Work instruction: Below are the records. List every line holding the word "usuário".

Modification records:
—————

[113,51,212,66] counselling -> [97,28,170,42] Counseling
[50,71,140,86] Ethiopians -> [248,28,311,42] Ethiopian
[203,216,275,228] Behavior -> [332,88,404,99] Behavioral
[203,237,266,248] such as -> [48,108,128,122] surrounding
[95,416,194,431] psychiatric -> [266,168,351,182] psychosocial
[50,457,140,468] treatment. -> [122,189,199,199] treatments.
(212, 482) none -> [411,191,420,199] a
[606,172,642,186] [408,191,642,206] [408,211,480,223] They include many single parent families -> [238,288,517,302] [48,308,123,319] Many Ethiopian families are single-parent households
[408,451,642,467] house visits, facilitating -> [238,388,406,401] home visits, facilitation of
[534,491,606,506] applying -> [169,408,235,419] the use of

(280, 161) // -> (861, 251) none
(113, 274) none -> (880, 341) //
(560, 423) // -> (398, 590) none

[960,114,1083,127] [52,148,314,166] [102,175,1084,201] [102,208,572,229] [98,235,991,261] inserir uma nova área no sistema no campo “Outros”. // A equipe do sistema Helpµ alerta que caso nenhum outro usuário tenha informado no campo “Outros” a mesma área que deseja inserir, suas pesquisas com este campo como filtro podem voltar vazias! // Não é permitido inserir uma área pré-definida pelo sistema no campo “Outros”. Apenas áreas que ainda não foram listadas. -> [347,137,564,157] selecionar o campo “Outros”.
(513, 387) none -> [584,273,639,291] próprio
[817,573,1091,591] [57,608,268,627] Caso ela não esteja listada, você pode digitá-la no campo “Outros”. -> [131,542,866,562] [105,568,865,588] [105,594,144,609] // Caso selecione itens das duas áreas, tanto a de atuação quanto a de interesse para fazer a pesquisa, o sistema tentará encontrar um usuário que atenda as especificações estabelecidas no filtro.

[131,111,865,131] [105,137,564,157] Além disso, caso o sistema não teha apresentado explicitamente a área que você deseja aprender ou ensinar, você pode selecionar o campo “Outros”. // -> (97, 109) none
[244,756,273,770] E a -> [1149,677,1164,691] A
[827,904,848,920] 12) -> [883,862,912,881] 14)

—————

Answer below:
[960,114,1083,127] [52,148,314,166] [102,175,1084,201] [102,208,572,229] [98,235,991,261] inserir uma nova área no sistema no campo “Outros”. // A equipe do sistema Helpµ alerta que caso nenhum outro usuário tenha informado no campo “Outros” a mesma área que deseja inserir, suas pesquisas com este campo como filtro podem voltar vazias! // Não é permitido inserir uma área pré-definida pelo sistema no campo “Outros”. Apenas áreas que ainda não foram listadas. -> [347,137,564,157] selecionar o campo “Outros”.
[817,573,1091,591] [57,608,268,627] Caso ela não esteja listada, você pode digitá-la no campo “Outros”. -> [131,542,866,562] [105,568,865,588] [105,594,144,609] // Caso selecione itens das duas áreas, tanto a de atuação quanto a de interesse para fazer a pesquisa, o sistema tentará encontrar um usuário que atenda as especificações estabelecidas no filtro.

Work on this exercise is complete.